Exercise description :: Everything in the records should be repeated exactly, down to the last character.

===== Dataset excerpts

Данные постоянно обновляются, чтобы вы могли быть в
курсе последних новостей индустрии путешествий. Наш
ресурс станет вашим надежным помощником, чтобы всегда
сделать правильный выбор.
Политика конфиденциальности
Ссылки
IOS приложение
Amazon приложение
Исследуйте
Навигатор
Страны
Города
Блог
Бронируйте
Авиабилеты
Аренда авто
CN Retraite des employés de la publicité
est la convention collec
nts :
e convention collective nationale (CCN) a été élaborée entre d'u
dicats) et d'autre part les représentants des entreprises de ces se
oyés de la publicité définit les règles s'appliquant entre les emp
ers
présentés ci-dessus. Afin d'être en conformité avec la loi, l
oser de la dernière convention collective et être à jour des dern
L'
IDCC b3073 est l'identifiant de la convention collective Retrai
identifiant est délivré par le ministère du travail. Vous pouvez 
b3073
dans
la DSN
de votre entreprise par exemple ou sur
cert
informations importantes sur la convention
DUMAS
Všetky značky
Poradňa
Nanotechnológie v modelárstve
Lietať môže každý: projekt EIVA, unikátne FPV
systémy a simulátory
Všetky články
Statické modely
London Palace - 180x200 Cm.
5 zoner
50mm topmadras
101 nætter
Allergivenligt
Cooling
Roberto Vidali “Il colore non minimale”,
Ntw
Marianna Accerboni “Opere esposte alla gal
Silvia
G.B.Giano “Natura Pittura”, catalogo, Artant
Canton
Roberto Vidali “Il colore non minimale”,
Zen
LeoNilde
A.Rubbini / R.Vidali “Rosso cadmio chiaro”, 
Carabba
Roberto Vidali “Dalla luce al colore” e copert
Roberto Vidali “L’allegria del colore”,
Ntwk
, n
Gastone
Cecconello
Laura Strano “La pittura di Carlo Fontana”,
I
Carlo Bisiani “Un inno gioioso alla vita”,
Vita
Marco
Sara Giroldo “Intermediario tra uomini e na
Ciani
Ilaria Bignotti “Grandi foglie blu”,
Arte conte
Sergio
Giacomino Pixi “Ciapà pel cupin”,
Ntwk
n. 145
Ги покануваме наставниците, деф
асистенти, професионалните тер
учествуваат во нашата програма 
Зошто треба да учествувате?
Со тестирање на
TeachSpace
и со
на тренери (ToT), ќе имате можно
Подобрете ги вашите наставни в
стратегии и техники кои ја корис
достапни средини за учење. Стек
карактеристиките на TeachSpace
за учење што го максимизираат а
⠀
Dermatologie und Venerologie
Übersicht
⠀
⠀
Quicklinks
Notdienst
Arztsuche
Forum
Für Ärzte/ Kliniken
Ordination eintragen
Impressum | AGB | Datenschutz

==========

Result below ::
Данные постоянно обновляются, чтобы вы могли быть в
курсе последних новостей индустрии путешествий. Наш
ресурс станет вашим надежным помощником, чтобы всегда
сделать правильный выбор.
Политика конфиденциальности
Ссылки
IOS приложение
Amazon приложение
Исследуйте
Навигатор
Страны
Города
Блог
Бронируйте
Авиабилеты
Аренда авто
CN Retraite des employés de la publicité
est la convention collec
nts :
e convention collective nationale (CCN) a été élaborée entre d'u
dicats) et d'autre part les représentants des entreprises de ces se
oyés de la publicité définit les règles s'appliquant entre les emp
ers
présentés ci-dessus. Afin d'être en conformité avec la loi, l
oser de la dernière convention collective et être à jour des dern
L'
IDCC b3073 est l'identifiant de la convention collective Retrai
identifiant est délivré par le ministère du travail. Vous pouvez 
b3073
dans
la DSN
de votre entreprise par exemple ou sur
cert
informations importantes sur la convention
DUMAS
Všetky značky
Poradňa
Nanotechnológie v modelárstve
Lietať môže každý: projekt EIVA, unikátne FPV
systémy a simulátory
Všetky články
Statické modely
London Palace - 180x200 Cm.
5 zoner
50mm topmadras
101 nætter
Allergivenligt
Cooling
Roberto Vidali “Il colore non minimale”,
Ntw
Marianna Accerboni “Opere esposte alla gal
Silvia
G.B.Giano “Natura Pittura”, catalogo, Artant
Canton
Roberto Vidali “Il colore non minimale”,
Zen
LeoNilde
A.Rubbini / R.Vidali “Rosso cadmio chiaro”, 
Carabba
Roberto Vidali “Dalla luce al colore” e copert
Roberto Vidali “L’allegria del colore”,
Ntwk
, n
Gastone
Cecconello
Laura Strano “La pittura di Carlo Fontana”,
I
Carlo Bisiani “Un inno gioioso alla vita”,
Vita
Marco
Sara Giroldo “Intermediario tra uomini e na
Ciani
Ilaria Bignotti “Grandi foglie blu”,
Arte conte
Sergio
Giacomino Pixi “Ciapà pel cupin”,
Ntwk
n. 145
Ги покануваме наставниците, деф
асистенти, професионалните тер
учествуваат во нашата програма 
Зошто треба да учествувате?
Со тестирање на
TeachSpace
и со
на тренери (ToT), ќе имате можно
Подобрете ги вашите наставни в
стратегии и техники кои ја корис
достапни средини за учење. Стек
карактеристиките на TeachSpace
за учење што го максимизираат а
⠀
Dermatologie und Venerologie
Übersicht
⠀
⠀
Quicklinks
Notdienst
Arztsuche
Forum
Für Ärzte/ Kliniken
Ordination eintragen
Impressum | AGB | Datenschutz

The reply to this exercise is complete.